Web Scraping with Python

How to scrape data from a website and dump it into a CSV

Rahul Kapoor

Published in

Analytics Vidhya

3 min readApr 14, 2021

Photo showing random web data — Photo by Markus Spiske on Unsplash

Web Scraping is the process of gathering information from the internet.

Note: If you are scraping a page that is out there on the World Wide Web just for educational purposes, then it seems fine. But still, you should consider checking their Terms of service as few websites don’t like it when automatic scrapers gather their data, while others don’t mind.

Let me give you an easy example of where it can be used. Say you want to buy a popular product from a website that goes out of stock as soon as it comes up. One way would be to visit the website, do some filtering, check the availability of your product on daily basis.

For that, you have to spend a few minutes daily so that you can grab it the next time it pops up on the website. Another way could be that instead of looking up daily you can automate it with python web scraping.

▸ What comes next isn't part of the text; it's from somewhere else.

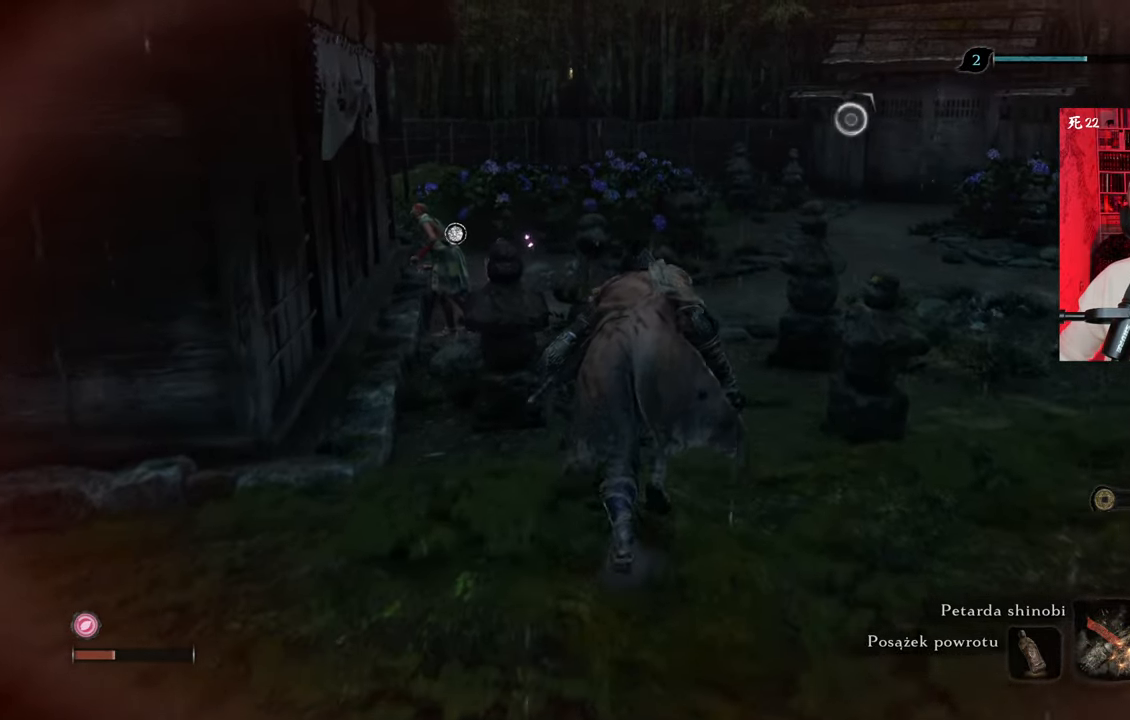
{"keys": ["w"], "mouse": [], "events": []}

It is very helpful to automate your task of looking out on the web, expand your search to any number of pages you want on the site, etc.

Scraping a Test Page

link

The requests module allows you to send HTTP requests using Python.

The HTTP request returns a Response Object with all the response data (content, encoding, status, and so on).

import requests

res = requests.get('link to your web page')

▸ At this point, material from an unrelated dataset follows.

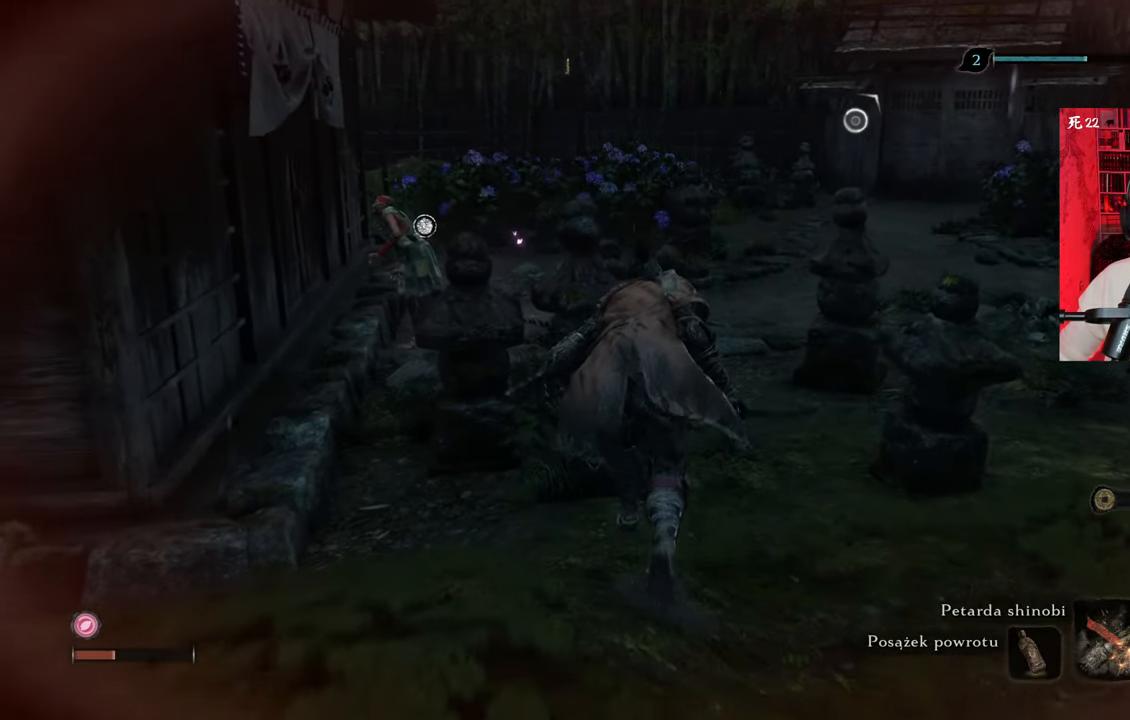
{"keys": ["d", "w"], "mouse": [], "events": [[433, "d", "down"]]}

Now we will be using a library called BeautifulSoup in Python to do web scraping.

Beautiful Soup is a Python library for pulling data out of HTML and XML files. It works with your favorite parser to provide idiomatic ways of navigating, searching, and modifying the parse tree. It commonly saves programmers hours or days of work.

To read more about its features you can check out: link

If you don't have much time to check out its documentation and its features just get one thing clear: BeautifulSoup can parse anything on the web you give it.

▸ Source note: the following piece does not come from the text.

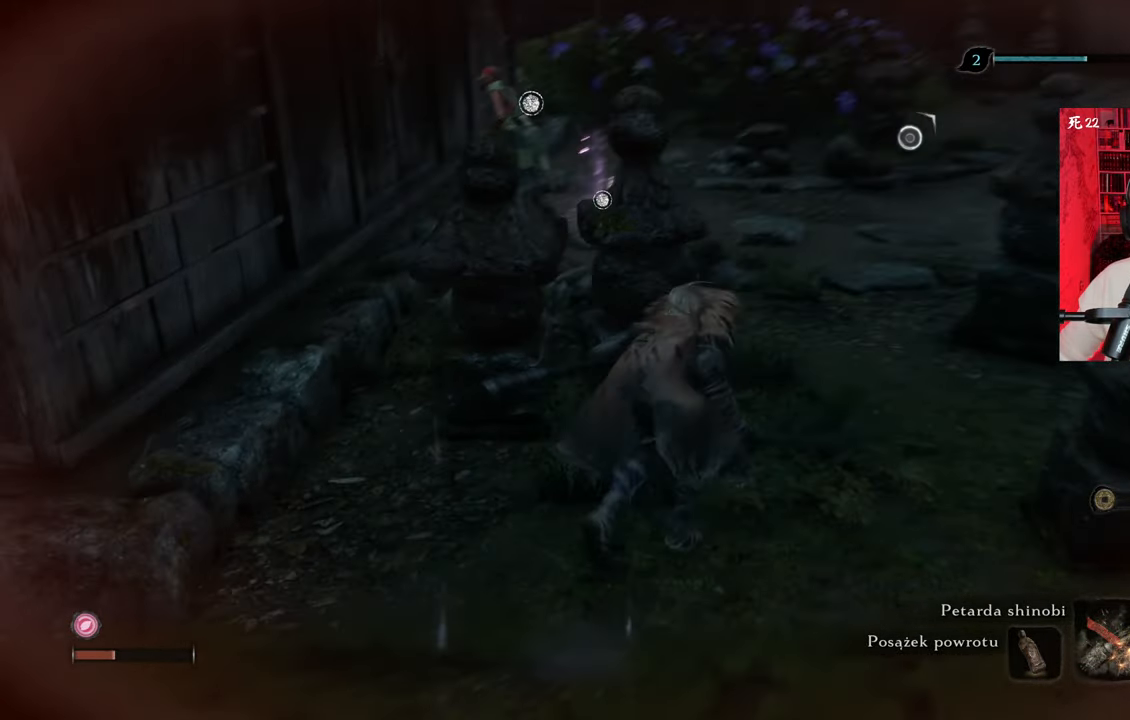
{"keys": ["d", "w"], "mouse": [], "events": []}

A simple example of scraping the title from the test page.

from bs4 import BeautifulSoup

page = requests.get("https://codedamn-classrooms.github.io/webscraper-python-codedamn-classroom-website/")soup = BeautifulSoup(page.content, 'html.parser')title = soup.title.text # gets you the text of the <title>(...)</title>

Yes, it is that easy.

Now you can try scraping the head, body, title, etc. on your own before we deep dive into scraping products and storing them into a CSV.

Github link to the repository.

import requests
from bs4 import BeautifulSoup
import csv

res = requests.get('https://codedamn-classrooms.github.io/webscraper-python-codedamn-classroom-website/')

soup = BeautifulSoup(res.content, 'html.parser')

Now we can use the soup variable properties to start scraping data.

all_products = []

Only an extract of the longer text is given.